(Data provided begins)

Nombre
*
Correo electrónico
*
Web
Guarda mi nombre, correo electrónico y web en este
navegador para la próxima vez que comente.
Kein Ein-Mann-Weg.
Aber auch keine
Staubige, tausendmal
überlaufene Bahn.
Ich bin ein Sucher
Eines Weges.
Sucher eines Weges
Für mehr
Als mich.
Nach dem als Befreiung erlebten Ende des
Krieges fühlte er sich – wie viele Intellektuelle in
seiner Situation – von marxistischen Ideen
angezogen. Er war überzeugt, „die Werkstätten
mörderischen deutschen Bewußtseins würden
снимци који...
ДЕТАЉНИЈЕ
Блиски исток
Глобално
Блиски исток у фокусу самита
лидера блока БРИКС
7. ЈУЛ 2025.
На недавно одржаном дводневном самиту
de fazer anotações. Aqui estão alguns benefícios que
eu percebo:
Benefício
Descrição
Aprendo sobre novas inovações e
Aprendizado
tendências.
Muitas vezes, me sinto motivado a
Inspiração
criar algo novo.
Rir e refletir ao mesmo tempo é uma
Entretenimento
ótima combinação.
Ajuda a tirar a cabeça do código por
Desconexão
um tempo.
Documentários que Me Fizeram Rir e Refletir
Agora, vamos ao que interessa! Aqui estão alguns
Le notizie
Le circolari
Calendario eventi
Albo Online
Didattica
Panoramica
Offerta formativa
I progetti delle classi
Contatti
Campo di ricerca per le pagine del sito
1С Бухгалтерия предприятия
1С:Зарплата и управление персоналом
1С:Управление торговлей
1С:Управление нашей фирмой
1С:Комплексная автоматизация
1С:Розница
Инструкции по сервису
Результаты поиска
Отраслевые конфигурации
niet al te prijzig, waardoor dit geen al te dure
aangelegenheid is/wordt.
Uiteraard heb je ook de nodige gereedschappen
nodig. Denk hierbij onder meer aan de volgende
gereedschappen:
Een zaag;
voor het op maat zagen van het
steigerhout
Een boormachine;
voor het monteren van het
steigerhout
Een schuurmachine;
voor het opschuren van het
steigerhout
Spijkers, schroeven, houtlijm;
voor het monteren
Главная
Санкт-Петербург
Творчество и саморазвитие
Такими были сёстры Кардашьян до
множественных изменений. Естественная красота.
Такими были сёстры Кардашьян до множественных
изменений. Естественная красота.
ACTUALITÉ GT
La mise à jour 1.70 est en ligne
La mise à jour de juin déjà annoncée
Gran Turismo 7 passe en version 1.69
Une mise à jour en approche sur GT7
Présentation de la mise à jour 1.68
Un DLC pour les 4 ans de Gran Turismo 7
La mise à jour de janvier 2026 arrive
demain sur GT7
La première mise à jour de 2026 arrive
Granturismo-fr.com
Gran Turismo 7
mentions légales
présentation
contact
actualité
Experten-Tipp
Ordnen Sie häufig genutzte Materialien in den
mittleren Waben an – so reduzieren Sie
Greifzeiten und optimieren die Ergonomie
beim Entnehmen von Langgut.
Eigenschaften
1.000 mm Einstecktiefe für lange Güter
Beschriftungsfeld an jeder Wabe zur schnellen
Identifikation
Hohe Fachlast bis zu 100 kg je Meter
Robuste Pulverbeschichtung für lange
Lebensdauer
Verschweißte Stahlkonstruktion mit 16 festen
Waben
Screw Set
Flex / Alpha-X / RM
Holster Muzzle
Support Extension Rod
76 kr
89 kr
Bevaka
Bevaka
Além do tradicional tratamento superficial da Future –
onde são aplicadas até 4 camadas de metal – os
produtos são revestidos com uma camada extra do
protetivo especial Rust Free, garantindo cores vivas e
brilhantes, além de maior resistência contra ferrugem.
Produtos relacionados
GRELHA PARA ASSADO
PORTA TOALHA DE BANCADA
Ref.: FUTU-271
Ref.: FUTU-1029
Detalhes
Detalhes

(Data provided ends)

*To-do item*.
Looking at the data above, write out exactly the lines that start at the one containing "mörderischen deutschen Bewußtseins würden" and end at the one containing "Campo di ricerca per le pagine del sito"; include both and nothing beyond.

*Reply*.
mörderischen deutschen Bewußtseins würden
снимци који...
ДЕТАЉНИЈЕ
Блиски исток
Глобално
Блиски исток у фокусу самита
лидера блока БРИКС
7. ЈУЛ 2025.
На недавно одржаном дводневном самиту
de fazer anotações. Aqui estão alguns benefícios que
eu percebo:
Benefício
Descrição
Aprendo sobre novas inovações e
Aprendizado
tendências.
Muitas vezes, me sinto motivado a
Inspiração
criar algo novo.
Rir e refletir ao mesmo tempo é uma
Entretenimento
ótima combinação.
Ajuda a tirar a cabeça do código por
Desconexão
um tempo.
Documentários que Me Fizeram Rir e Refletir
Agora, vamos ao que interessa! Aqui estão alguns
Le notizie
Le circolari
Calendario eventi
Albo Online
Didattica
Panoramica
Offerta formativa
I progetti delle classi
Contatti
Campo di ricerca per le pagine del sito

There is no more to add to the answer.